Jakarta, FORTUNE - Kementerian Komunikasi dan Digital (Komdigi) memproyeksikan perluasan adopsi kecerdasan buatan (AI) dapat menambah kontribusi hingga 3,67 persen terhadap Produk Domestik Bruto (PDB) Indonesia.
Menteri Komunikasi dan Digital Meutya Hafid mengatakan, potensi tersebut seiring dengan meningkatnya kebutuhan efisiensi dan produktivitas di berbagai sektor ekonomi.
“Daya saing hari ini tidak lagi ditentukan oleh sumber daya, tetapi oleh kemampuan beradaptasi dengan teknologi, terutama AI,” ujar Meutya dalam keterangan resmi, dikutip Senin (20/4).

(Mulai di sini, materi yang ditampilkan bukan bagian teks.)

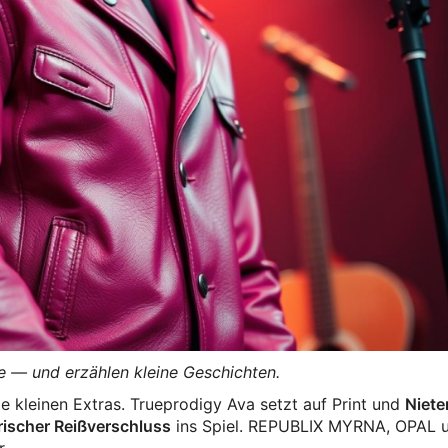
e — und erzählen kleine Geschichten.
ie kleinen Extras. Trueprodigy Ava setzt auf Print und
Niete
ischer Reißverschluss
ins Spiel. REPUBLIX MYRNA, OPAL 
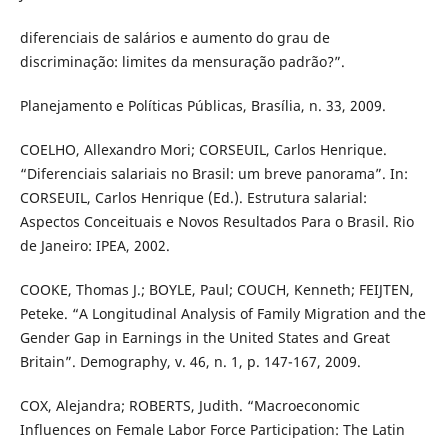
diferenciais de salários e aumento do grau de
discriminação: limites da mensuração padrão?”.
Planejamento e Políticas Públicas, Brasília, n. 33, 2009.
COELHO, Allexandro Mori; CORSEUIL, Carlos Henrique.
“Diferenciais salariais no Brasil: um breve panorama”. In:
CORSEUIL, Carlos Henrique (Ed.). Estrutura salarial:
Aspectos Conceituais e Novos Resultados Para o Brasil. Rio
de Janeiro: IPEA, 2002.
COOKE, Thomas J.; BOYLE, Paul; COUCH, Kenneth; FEIJTEN,
Peteke. “A Longitudinal Analysis of Family Migration and the
Gender Gap in Earnings in the United States and Great
Britain”. Demography, v. 46, n. 1, p. 147-167, 2009.
COX, Alejandra; ROBERTS, Judith. “Macroeconomic
Influences on Female Labor Force Participation: The Latin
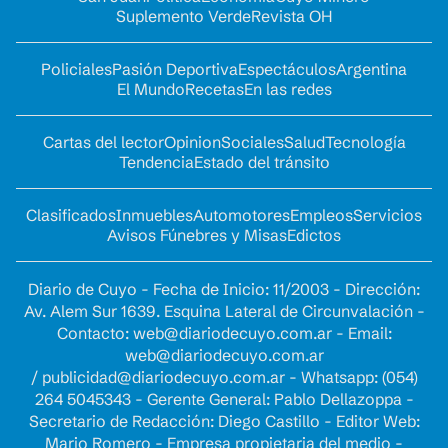
Suplemento Verde
Revista OH
Policiales
Pasión Deportiva
Espectáculos
Argentina
El Mundo
Recetas
En las redes
Cartas del lector
Opinion
Sociales
Salud
Tecnología
Tendencia
Estado del tránsito
Clasificados
Inmuebles
Automotores
Empleos
Servicios
Avisos Fúnebres y Misas
Edictos
Diario de Cuyo - Fecha de Inicio: 11/2003 - Dirección:
Av. Alem Sur 1639. Esquina Lateral de Circunvalación -
Contacto:
web@diariodecuyo.com.ar
- Email:
web@diariodecuyo.com.ar
/
publicidad@diariodecuyo.com.ar
-
Whatsapp: (054)
264 5045343 - Gerente General: Pablo Dellazoppa -
Secretario de Redacción: Diego Castillo - Editor Web:
Mario Romero - Empresa propietaria del medio -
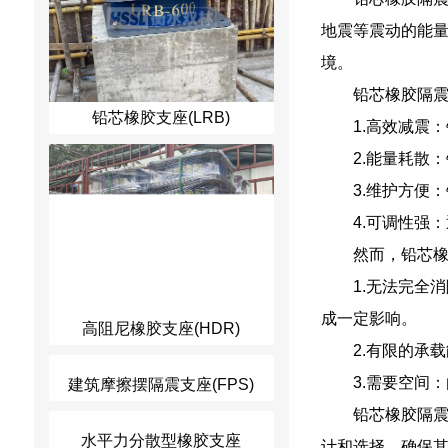
地震等震动的能
境。
铅芯橡胶隔
铅芯橡胶支座(LRB)
1.高效减震
2.能量耗散
3.维护方便
4.可调性强
然而，铅芯
1.无法完全
成一定影响。
高阻尼橡胶支座(HDR)
2.有限的承
3.需要空间
建筑摩擦摆隔震支座(FPS)
铅芯橡胶隔
水平力分散型橡胶支座
计和选择，确保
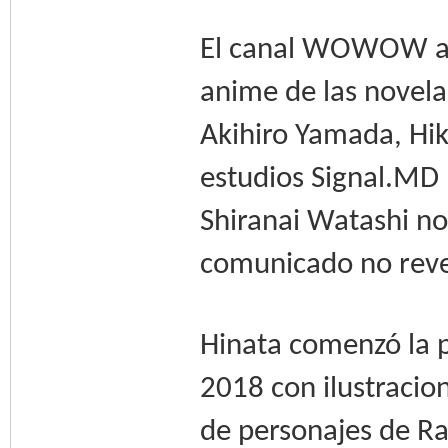
El canal WOWOW anu
anime de las novelas
Akihiro Yamada, Hik
estudios Signal.MD
Shiranai Watashi no
comunicado no revel
Hinata comenzó la p
2018 con ilustracion
de personajes de Ra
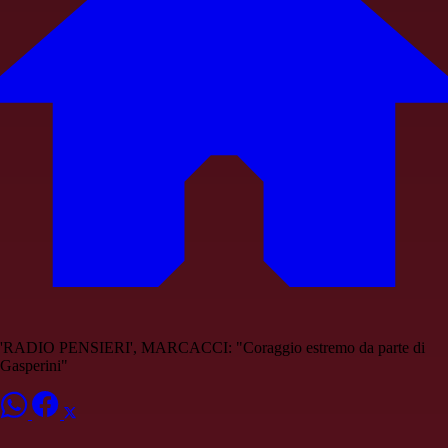
'RADIO PENSIERI', MARCACCI: "Coraggio estremo da parte di
Gasperini"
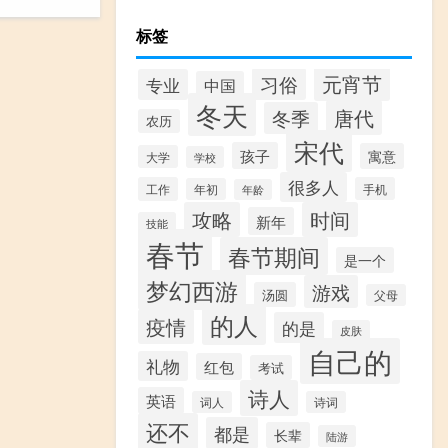
标签
元宵节
习俗
专业
中国
冬天
唐代
冬季
农历
宋代
孩子
寓意
大学
学校
很多人
工作
手机
年初
年龄
攻略
时间
新年
技能
春节
春节期间
是一个
梦幻西游
游戏
汤圆
父母
的人
疫情
的是
皮肤
自己的
礼物
红包
考试
诗人
英语
词人
诗词
还不
都是
长辈
陆游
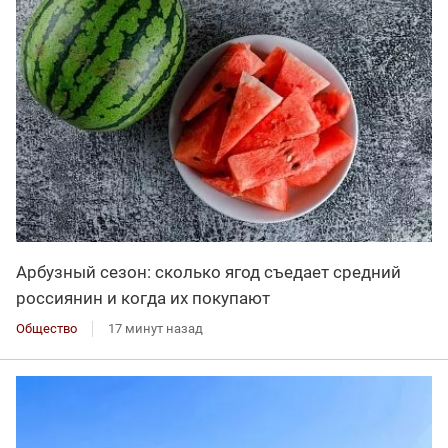
Арбузный сезон: сколько ягод съедает средний
россиянин и когда их покупают
Общество
17 минут назад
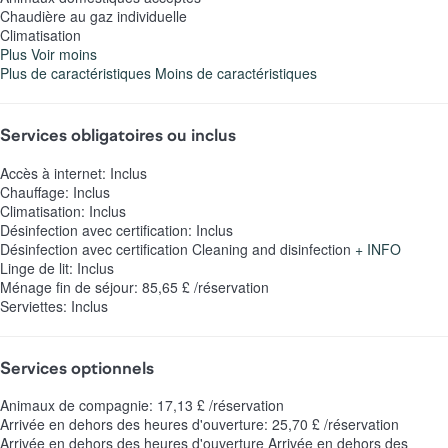
Chaudière au gaz individuelle
Climatisation
Plus
Voir moins
Plus de caractéristiques
Moins de caractéristiques
Services obligatoires ou inclus
Accès à internet: Inclus
Chauffage: Inclus
Climatisation: Inclus
Désinfection avec certification: Inclus
Désinfection avec certification
Cleaning and disinfection
+ INFO
Linge de lit: Inclus
Ménage fin de séjour: 85,65 £ /réservation
Serviettes: Inclus
Services optionnels
Animaux de compagnie: 17,13 £ /réservation
Arrivée en dehors des heures d'ouverture: 25,70 £ /réservation
Arrivée en dehors des heures d'ouverture
Arrivée en dehors des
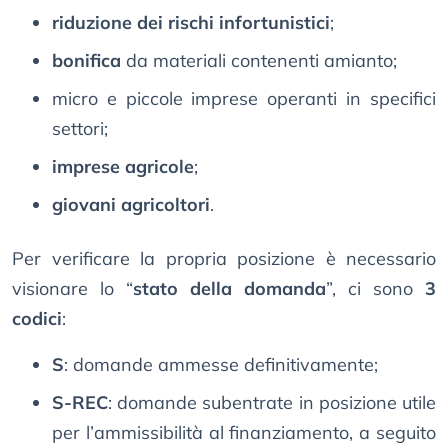
riduzione dei rischi infortunistici
;
bonifica
da materiali contenenti amianto;
micro e piccole imprese operanti in specifici
settori;
imprese agricole
;
giovani agricoltori
.
Per verificare la propria posizione è necessario
visionare lo “
stato della domanda
”, ci sono
3
codici
:
S
: domande ammesse definitivamente;
S-REC
: domande subentrate in posizione utile
per l’ammissibilità al finanziamento, a seguito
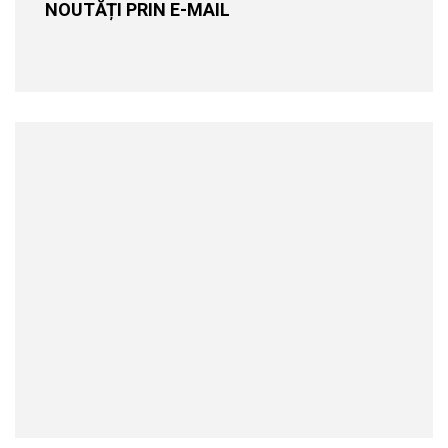
NOUTĂȚI PRIN E-MAIL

Menurutnya, Indonesia memiliki modal kuat untuk memaksimalkan peluang tersebut. Ekosistem digital yang terus berkembang serta pertumbuhan ekonomi digital yang pesat menjadi modal penting dalam mendorong adopsi AI secara lebih luas.
“Nilai kini bergeser, bukan lagi soal sumber daya, tetapi kemampuan kita mengelola data menjadi solusi,” katanya.
Data Bank Dunia juga menunjukkan posisi Indonesia yang relatif kuat dalam transformasi digital. Indonesia tercatat berada di peringkat ke-41 dari 198 negara dan masuk dalam kategori A untuk transformasi digital publik.
Meski demikian, Meutya menilai adopsi AI masih belum merata di seluruh sektor. Saat ini, pemanfaatan AI relatif lebih maju di sektor keuangan dan ritel, sementara sektor strategis lain seperti kesehatan, pertanian, dan manufaktur masih perlu didorong.
“Kesehatan, pertanian, dan manufaktur harus dipercepat karena di sanalah dampak terbesar bisa kita ciptakan,” katanya.
Di tengah pesatnya perkembangan teknologi tersebut, pemerintah menekankan bahwa regulasi AI menjadi kebutuhan yang mendesak.
“Regulasi AI bukan lagi pilihan, ini kebutuhan yang tidak terhindarkan,” ujar Meutya.
Ia mengungkapkan, pemerintah telah merampungkan peraturan presiden terkait peta jalan dan etika AI nasional yang saat ini tinggal menunggu pengesahan. Kebijakan tersebut diharapkan menjadi landasan dalam memastikan pemanfaatan AI berjalan aman, etis, dan bertanggung jawab.
Ke depan, pemerintah juga akan mendorong adopsi AI yang lebih inklusif, termasuk bagi pelaku usaha mikro, kecil, dan menengah (UMKM), agar manfaat transformasi digital dapat dirasakan secara merata.